**AVAILABLE DATA:**
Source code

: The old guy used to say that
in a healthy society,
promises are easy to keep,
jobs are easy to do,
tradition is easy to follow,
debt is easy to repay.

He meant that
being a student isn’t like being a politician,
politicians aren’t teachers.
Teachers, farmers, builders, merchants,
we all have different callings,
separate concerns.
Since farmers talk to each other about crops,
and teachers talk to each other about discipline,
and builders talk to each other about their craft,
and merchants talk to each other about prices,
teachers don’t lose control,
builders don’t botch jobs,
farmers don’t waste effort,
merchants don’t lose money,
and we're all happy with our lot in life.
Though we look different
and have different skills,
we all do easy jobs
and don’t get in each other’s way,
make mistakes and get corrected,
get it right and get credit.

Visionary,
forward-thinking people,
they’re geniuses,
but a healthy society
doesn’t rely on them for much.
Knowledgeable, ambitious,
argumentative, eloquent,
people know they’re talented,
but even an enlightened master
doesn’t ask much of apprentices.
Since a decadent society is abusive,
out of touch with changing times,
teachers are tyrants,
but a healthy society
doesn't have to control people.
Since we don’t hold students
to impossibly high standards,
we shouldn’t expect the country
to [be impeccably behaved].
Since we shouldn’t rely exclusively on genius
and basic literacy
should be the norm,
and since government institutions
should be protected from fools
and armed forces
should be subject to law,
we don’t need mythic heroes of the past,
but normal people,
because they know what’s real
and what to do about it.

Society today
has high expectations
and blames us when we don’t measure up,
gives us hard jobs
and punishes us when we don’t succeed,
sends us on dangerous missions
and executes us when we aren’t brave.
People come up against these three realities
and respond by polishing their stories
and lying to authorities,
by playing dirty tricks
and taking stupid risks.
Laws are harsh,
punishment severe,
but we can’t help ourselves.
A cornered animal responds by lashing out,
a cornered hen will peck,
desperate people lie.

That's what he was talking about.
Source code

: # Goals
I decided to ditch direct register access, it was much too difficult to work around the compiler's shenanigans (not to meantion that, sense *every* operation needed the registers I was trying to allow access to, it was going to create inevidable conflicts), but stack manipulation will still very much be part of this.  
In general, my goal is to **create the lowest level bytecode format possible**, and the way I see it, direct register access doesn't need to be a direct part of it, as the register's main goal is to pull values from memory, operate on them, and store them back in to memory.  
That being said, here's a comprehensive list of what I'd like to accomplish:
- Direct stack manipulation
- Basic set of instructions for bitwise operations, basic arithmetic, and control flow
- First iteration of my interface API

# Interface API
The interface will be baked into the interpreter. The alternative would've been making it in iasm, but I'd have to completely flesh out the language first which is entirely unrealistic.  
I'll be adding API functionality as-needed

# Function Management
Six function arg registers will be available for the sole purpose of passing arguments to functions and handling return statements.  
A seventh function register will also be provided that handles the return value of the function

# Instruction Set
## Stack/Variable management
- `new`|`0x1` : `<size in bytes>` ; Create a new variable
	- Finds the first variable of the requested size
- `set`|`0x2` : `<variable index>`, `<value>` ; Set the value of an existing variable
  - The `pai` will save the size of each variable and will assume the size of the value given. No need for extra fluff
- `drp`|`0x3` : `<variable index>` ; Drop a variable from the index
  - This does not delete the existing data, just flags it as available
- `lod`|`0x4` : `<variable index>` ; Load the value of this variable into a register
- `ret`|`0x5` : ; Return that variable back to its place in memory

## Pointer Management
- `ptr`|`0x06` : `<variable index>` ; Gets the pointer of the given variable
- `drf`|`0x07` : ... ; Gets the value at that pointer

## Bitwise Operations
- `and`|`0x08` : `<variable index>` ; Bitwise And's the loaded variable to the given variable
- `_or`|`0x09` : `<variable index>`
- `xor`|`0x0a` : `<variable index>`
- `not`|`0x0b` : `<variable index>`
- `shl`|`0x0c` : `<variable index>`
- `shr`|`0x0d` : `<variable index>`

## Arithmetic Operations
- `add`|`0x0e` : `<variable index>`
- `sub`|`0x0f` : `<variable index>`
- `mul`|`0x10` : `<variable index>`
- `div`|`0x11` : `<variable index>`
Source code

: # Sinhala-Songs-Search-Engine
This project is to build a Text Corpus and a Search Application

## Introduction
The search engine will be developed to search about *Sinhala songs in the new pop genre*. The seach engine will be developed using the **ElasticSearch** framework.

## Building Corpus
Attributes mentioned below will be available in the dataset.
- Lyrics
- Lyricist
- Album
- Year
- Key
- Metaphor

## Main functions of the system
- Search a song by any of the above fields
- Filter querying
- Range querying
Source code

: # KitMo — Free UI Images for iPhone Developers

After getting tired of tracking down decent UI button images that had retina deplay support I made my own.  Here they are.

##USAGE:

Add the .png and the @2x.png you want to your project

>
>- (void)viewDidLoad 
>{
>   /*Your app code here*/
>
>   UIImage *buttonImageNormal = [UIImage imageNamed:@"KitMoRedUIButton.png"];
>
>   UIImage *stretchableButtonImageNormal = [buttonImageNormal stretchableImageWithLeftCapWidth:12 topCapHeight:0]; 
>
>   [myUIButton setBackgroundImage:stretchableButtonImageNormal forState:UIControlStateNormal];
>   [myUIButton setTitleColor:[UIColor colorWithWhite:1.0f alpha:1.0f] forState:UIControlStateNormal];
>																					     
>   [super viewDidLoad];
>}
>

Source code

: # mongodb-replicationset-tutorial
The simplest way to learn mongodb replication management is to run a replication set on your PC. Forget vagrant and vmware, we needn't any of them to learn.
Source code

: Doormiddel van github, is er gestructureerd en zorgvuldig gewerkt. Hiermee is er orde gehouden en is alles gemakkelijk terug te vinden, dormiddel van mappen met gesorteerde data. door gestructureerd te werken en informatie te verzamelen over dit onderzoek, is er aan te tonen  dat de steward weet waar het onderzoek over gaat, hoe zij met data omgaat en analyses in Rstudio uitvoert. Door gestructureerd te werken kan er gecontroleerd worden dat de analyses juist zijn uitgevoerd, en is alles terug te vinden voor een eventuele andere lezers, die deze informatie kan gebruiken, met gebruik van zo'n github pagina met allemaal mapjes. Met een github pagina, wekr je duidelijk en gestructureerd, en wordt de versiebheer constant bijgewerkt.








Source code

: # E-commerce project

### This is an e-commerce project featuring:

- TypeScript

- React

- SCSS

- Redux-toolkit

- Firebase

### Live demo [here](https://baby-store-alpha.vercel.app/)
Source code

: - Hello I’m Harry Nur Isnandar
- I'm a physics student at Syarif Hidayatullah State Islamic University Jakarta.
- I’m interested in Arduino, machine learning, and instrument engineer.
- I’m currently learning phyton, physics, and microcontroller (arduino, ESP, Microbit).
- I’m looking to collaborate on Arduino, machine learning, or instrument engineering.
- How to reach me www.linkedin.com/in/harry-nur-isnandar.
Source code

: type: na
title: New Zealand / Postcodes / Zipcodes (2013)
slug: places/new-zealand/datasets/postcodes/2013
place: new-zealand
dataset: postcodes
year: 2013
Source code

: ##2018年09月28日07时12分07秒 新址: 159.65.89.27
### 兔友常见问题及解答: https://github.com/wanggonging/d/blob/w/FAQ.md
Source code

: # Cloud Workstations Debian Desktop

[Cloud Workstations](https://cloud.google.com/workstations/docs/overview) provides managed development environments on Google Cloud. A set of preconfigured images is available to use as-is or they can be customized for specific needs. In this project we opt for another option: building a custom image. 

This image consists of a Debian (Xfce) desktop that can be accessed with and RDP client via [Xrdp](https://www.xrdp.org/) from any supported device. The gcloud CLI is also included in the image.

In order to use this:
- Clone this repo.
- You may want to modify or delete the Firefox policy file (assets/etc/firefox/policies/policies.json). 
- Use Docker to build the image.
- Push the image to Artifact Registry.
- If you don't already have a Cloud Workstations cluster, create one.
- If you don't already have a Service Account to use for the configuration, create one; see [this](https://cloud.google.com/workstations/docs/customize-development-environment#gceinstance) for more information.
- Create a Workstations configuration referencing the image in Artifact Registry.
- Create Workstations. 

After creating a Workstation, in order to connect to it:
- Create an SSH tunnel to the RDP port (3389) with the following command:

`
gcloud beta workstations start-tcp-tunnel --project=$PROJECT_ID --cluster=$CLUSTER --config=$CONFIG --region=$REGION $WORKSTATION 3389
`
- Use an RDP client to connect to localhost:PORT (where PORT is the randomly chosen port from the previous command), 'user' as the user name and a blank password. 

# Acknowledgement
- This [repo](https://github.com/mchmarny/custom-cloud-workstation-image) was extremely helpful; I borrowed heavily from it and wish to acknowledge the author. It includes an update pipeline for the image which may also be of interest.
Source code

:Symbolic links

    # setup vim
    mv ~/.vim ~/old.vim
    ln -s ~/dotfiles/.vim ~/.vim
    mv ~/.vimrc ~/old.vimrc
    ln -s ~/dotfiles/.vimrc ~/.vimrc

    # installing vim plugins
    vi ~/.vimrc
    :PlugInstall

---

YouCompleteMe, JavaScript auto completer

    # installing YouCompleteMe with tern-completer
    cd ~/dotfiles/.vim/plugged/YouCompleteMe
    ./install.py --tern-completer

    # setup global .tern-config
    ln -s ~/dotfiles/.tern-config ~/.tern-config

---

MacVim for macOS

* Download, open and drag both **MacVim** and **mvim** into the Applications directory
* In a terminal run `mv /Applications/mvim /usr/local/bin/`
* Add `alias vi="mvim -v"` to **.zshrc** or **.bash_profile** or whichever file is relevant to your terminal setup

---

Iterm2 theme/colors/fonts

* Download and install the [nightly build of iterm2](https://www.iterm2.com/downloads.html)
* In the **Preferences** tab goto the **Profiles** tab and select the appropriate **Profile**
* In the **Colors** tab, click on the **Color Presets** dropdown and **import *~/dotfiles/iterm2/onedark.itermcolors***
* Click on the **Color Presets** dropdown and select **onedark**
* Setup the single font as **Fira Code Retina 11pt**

**ASSIGNMENT:**
Please retype the rows from the line with "## Arithmetic Operations" to the line with "Add the .png", both included, with no changes.

**EXPECTED OUTPUT:**
## Arithmetic Operations
- `add`|`0x0e` : `<variable index>`
- `sub`|`0x0f` : `<variable index>`
- `mul`|`0x10` : `<variable index>`
- `div`|`0x11` : `<variable index>`
Source code

: # Sinhala-Songs-Search-Engine
This project is to build a Text Corpus and a Search Application

## Introduction
The search engine will be developed to search about *Sinhala songs in the new pop genre*. The seach engine will be developed using the **ElasticSearch** framework.

## Building Corpus
Attributes mentioned below will be available in the dataset.
- Lyrics
- Lyricist
- Album
- Year
- Key
- Metaphor

## Main functions of the system
- Search a song by any of the above fields
- Filter querying
- Range querying
Source code

: # KitMo — Free UI Images for iPhone Developers

After getting tired of tracking down decent UI button images that had retina deplay support I made my own.  Here they are.

##USAGE:

Add the .png and the @2x.png you want to your project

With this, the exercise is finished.